Activity: From the first line to the last, give the data again exactly.

Available data:
########################################

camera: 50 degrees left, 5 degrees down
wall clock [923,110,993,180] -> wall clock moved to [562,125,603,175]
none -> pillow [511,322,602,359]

########################################

Solution below:
camera: 50 degrees left, 5 degrees down
wall clock [923,110,993,180] -> wall clock moved to [562,125,603,175]
none -> pillow [511,322,602,359]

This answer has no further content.